* WORK INSTRUCTION
Reproduce every one of the records below word for word, leaving out the pictures.

* RECORDS FOR THIS TASK
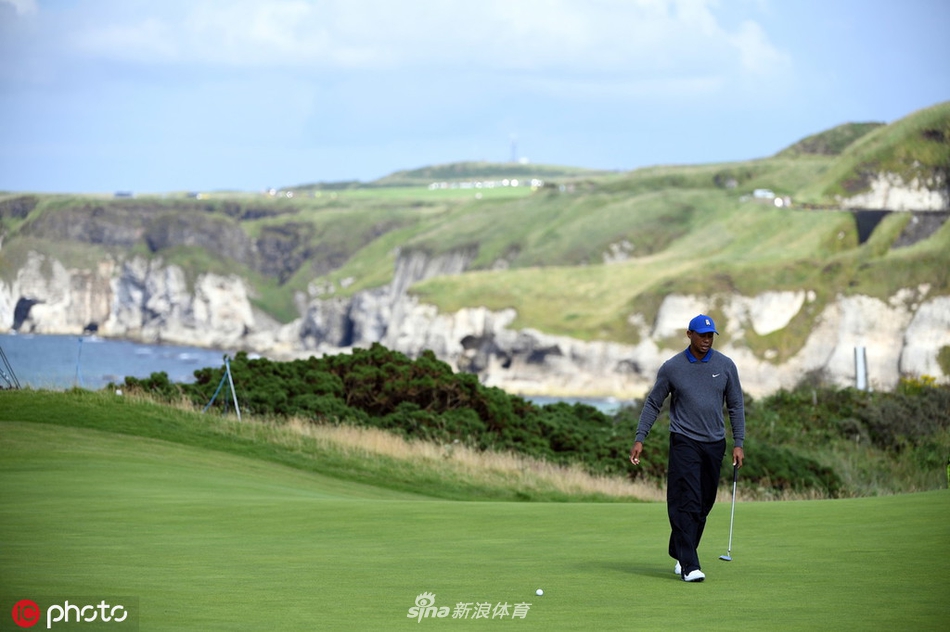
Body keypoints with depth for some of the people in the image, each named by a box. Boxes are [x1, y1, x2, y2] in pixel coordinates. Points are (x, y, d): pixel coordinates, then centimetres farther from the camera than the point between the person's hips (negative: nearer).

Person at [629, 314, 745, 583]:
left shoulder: (726, 366, 3)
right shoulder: (671, 368, -2)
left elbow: (736, 406, 9)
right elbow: (653, 404, 5)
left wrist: (738, 443, 3)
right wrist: (639, 439, -1)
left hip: (714, 443, 3)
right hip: (684, 442, -3)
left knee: (704, 505, 8)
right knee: (687, 503, -12)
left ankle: (680, 554, 24)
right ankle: (689, 565, -15)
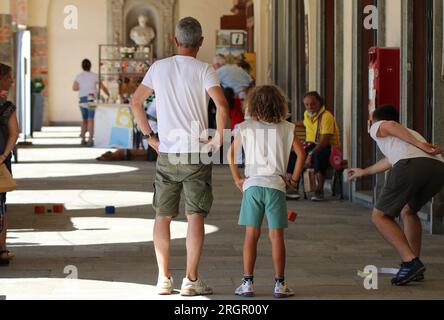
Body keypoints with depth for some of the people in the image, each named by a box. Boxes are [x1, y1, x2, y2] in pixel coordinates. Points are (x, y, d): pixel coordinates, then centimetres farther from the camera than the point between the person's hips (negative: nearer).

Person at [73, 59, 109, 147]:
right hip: (91, 98, -3)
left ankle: (83, 139, 18)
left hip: (82, 100, 3)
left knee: (84, 120, 16)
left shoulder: (79, 76, 8)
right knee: (91, 120, -8)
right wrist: (109, 95, 18)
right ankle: (90, 139, -17)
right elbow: (102, 87, 5)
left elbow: (74, 88, -2)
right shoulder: (94, 76, 2)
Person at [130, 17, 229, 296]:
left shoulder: (159, 67, 5)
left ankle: (164, 278, 10)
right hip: (196, 154, -3)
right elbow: (222, 106, -20)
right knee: (196, 216, 1)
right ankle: (191, 280, -2)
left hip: (166, 154, 3)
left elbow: (136, 102, 9)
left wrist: (150, 137, 12)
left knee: (163, 216, 10)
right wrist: (219, 138, -8)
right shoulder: (204, 71, -7)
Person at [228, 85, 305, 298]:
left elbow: (230, 152, 2)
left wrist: (237, 179, 9)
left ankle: (247, 283, 4)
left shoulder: (247, 127, 4)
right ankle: (280, 284, 3)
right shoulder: (286, 128, 3)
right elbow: (301, 153, -3)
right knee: (276, 236, 2)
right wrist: (294, 178, 6)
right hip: (275, 185, 0)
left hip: (252, 185, 0)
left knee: (251, 235, 4)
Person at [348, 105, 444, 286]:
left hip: (411, 165, -6)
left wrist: (419, 145, -6)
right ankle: (415, 269, 22)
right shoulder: (411, 133, 45)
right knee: (408, 211, 29)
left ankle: (410, 262, -11)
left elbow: (391, 125, 2)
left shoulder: (376, 127, 27)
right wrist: (364, 172, 75)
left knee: (380, 216, 7)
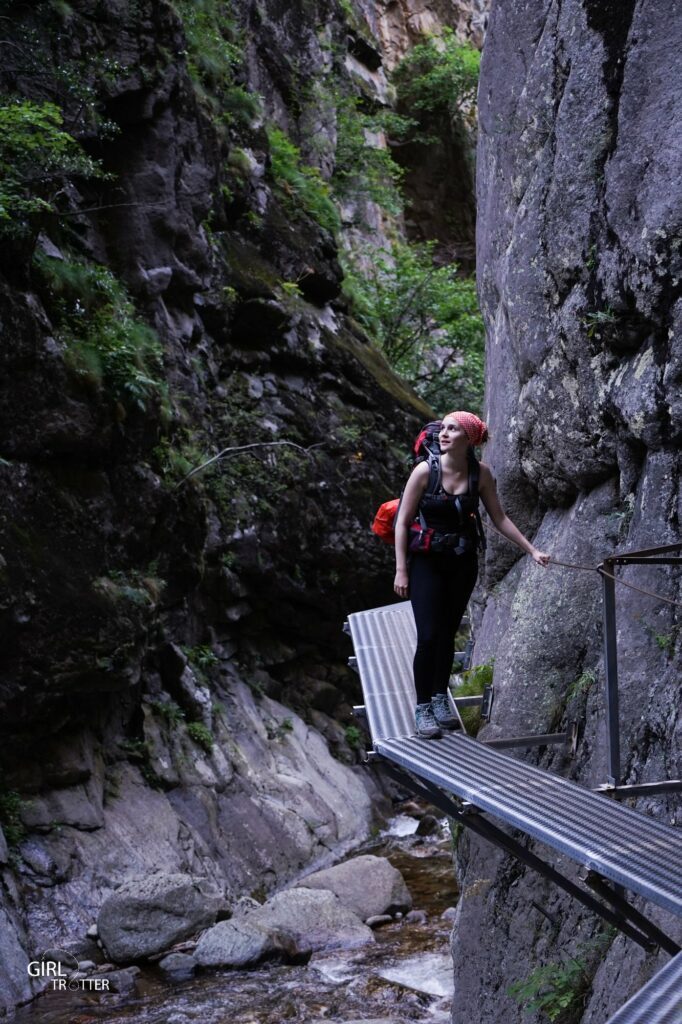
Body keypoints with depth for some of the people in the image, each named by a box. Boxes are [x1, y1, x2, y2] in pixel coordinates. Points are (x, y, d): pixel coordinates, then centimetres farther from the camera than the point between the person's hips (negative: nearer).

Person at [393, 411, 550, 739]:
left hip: (462, 563, 3)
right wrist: (401, 570, -11)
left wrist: (532, 550, 1)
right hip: (426, 563, -3)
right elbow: (402, 522, -9)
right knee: (428, 636, -8)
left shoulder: (481, 473, -6)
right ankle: (423, 709, 2)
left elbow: (499, 518, 4)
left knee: (448, 633, 8)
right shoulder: (425, 471, -14)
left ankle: (440, 700, 22)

* TASK RESULT
Body keypoints with depth for some of the people in the image, each named by a box. Boxes are [x1, y1, x2, y2] in pixel coordinates. Points are (x, y, d): pixel coordinates, then centimetres farther from the camera than the point between the person's hips (negative: nearer).

Person at [629, 314, 745, 583]:
left shoulder: (726, 366, 3)
right shoulder: (671, 368, -2)
left elbow: (736, 406, 9)
right elbow: (653, 404, 5)
left wrist: (738, 443, 3)
right wrist: (639, 439, -1)
left hip: (714, 443, 3)
right hip: (684, 442, -3)
left knee: (704, 505, 8)
right knee: (687, 503, -12)
left ankle: (680, 554, 24)
right ankle: (689, 565, -15)
Body keypoints with depth for some of the people in the image, each named by a box. Boxes are [x1, y1, x2, y2] in pixel coordinates. Points are (x, y, d): pixel coordinates, then centimetres farther from the camera than the point between the person's hips (negative: nearer).

Person at [73, 59, 109, 147]:
right hip: (91, 98, -3)
left ankle: (83, 139, 18)
left hip: (82, 100, 3)
left knee: (84, 120, 16)
left shoulder: (79, 76, 8)
right knee: (91, 120, -8)
right wrist: (109, 95, 18)
right ankle: (90, 139, -17)
right elbow: (102, 87, 5)
left elbow: (74, 88, -2)
right shoulder: (94, 76, 2)
Person at [130, 17, 229, 296]:
left shoulder: (159, 67, 5)
left ankle: (164, 278, 10)
right hip: (196, 154, -3)
right elbow: (222, 106, -20)
right knee: (196, 216, 1)
right ankle: (191, 280, -2)
left hip: (166, 154, 3)
left elbow: (136, 102, 9)
left wrist: (150, 137, 12)
left knee: (163, 216, 10)
right wrist: (219, 138, -8)
right shoulder: (204, 71, -7)
Person at [228, 85, 305, 298]:
left elbow: (230, 152, 2)
left wrist: (237, 179, 9)
left ankle: (247, 283, 4)
left shoulder: (247, 127, 4)
right ankle: (280, 284, 3)
right shoulder: (286, 128, 3)
right elbow: (301, 153, -3)
right knee: (276, 236, 2)
right wrist: (294, 178, 6)
right hip: (275, 185, 0)
left hip: (252, 185, 0)
left knee: (251, 235, 4)
Person at [348, 105, 444, 286]:
left hip: (411, 165, -6)
left wrist: (419, 145, -6)
right ankle: (415, 269, 22)
right shoulder: (411, 133, 45)
right knee: (408, 211, 29)
left ankle: (410, 262, -11)
left elbow: (391, 125, 2)
left shoulder: (376, 127, 27)
right wrist: (364, 172, 75)
left knee: (380, 216, 7)
Body keypoints with depth for some of the people in the image, each named by a box. Boxes are [x1, y1, x2, y2] in pixel coordinates. Points are (x, y, d): pixel coordinates, then centimetres farther from the camera than the point between the person's hips (negative: nearer).

Person at [393, 411, 550, 739]:
left hip: (462, 563, 3)
right wrist: (401, 570, -11)
left wrist: (532, 550, 1)
right hip: (426, 563, -3)
right elbow: (402, 522, -9)
right knee: (428, 636, -8)
left shoulder: (481, 473, -6)
right ankle: (423, 709, 2)
left elbow: (499, 518, 4)
left knee: (448, 633, 8)
right shoulder: (425, 471, -14)
left ankle: (440, 700, 22)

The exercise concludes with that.